You’ll remember in our last lesson, the tragedy is that business was carried on in the court of the Gentiles in the temple, the place where the Jews should have been meeting the Gentiles and telling them about the one true God. The body of Christ had defiled the temple.
And so, as a result, any Gentile truly searching for the truth would not likely find it among the so-called religious merchants in the temple area.
It is apparent that these men were not serving God, nor were they truly serving the people. They were serving themselves, and generously I might add, at the expense of others. When Jesus arrived and witnessed this He became filled with anger. He was obviously angry at the merchants who exploited those who had come to God’s house to worship.
These religious leaders had turned a place of worship into a money making enterprise and Jesus took these evil acts in the temple as an insult against God. And He did not deal with them halfheartedly.
He was consumed with righteous indignation against their flagrant disrespect for God and His people.
His temple was supposed to be a place of reverence and worship and joy. The Jewish leaders were responsible to set the tone for the heart of the worship and celebrations that took place there.

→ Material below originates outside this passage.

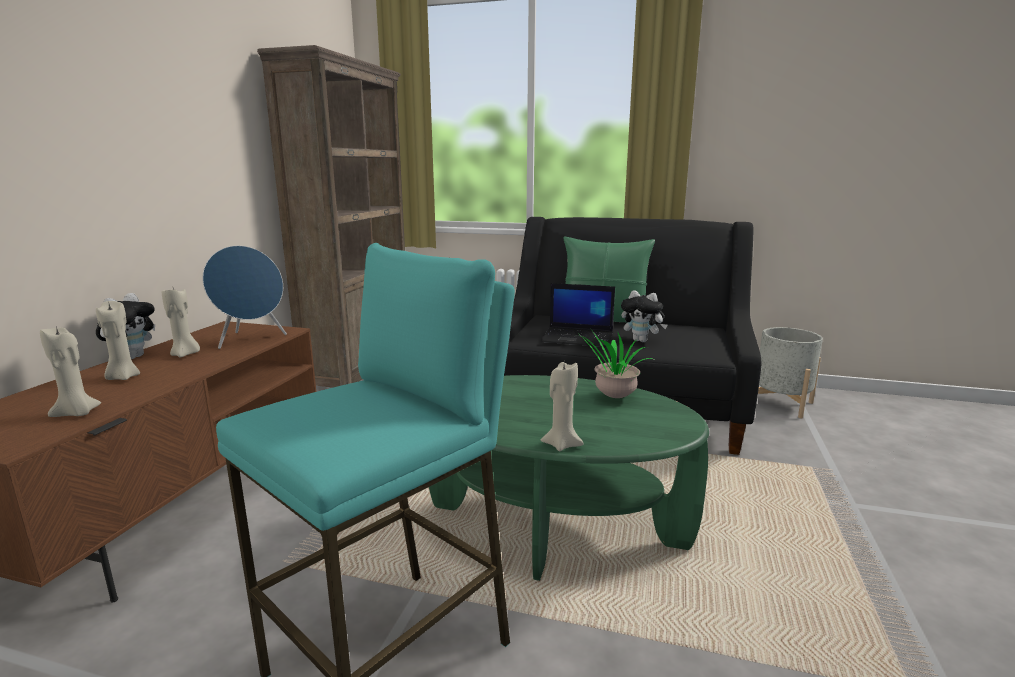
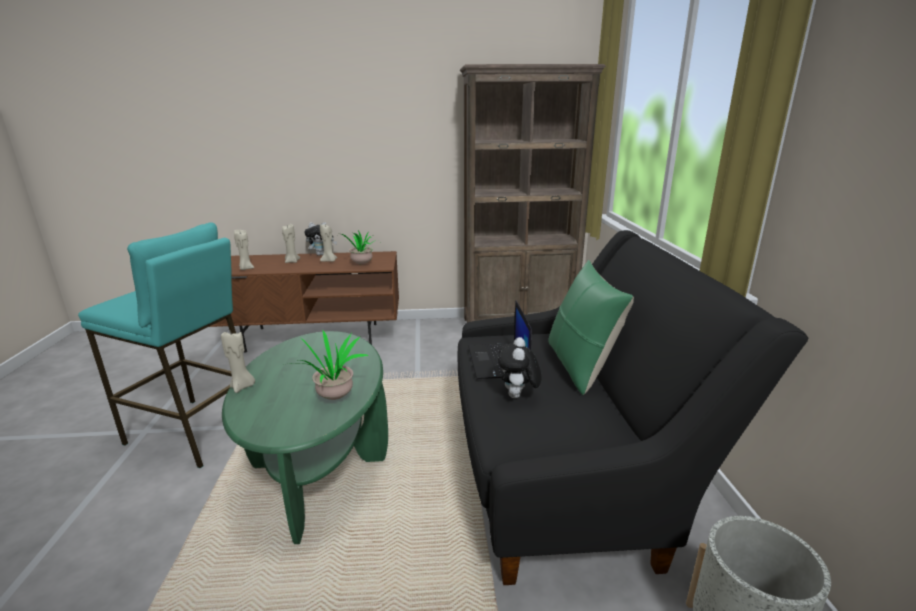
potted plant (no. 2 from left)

Instead, they turned the temple into a den of robbers as Jesus says again later in Scripture.
Anger is an emotion and clearly a feeling that we all experience at one time or another. Yet there are two different types of anger. One is righteous indignation which Jesus clearly reveals here. It’s an anger against an injustice or a sin handled in a controlled manner.
And then there is uncontrolled anger or rage. This results in lashing out, retaliation, or vengeance that is not handled in a godly manner, basically anger out of control. This is clearly the opposite of Jesus’ righteous indignation. There are many scriptures that support such righteous indignation at sin but also command us not to sin in our anger.
It would do us good to check our own attitude and behavior as we enter our church for worship.
Are you actively attending a local body of believers? God instructs us through His word to actively participate in a local body. So if you are not connected in this way, will you pray and actively seek where He would have you attend next Sunday? Will you go not out of duty, but rather out of devotion for all He has done for you?
And I encourage those of you who are in church to check your heart attitude. Examine your true motivation for being a part of the body of Christ.
Do you just show up because God expects you to? Is it a duty or do you attend because you delight in gathering with others who are like-minded?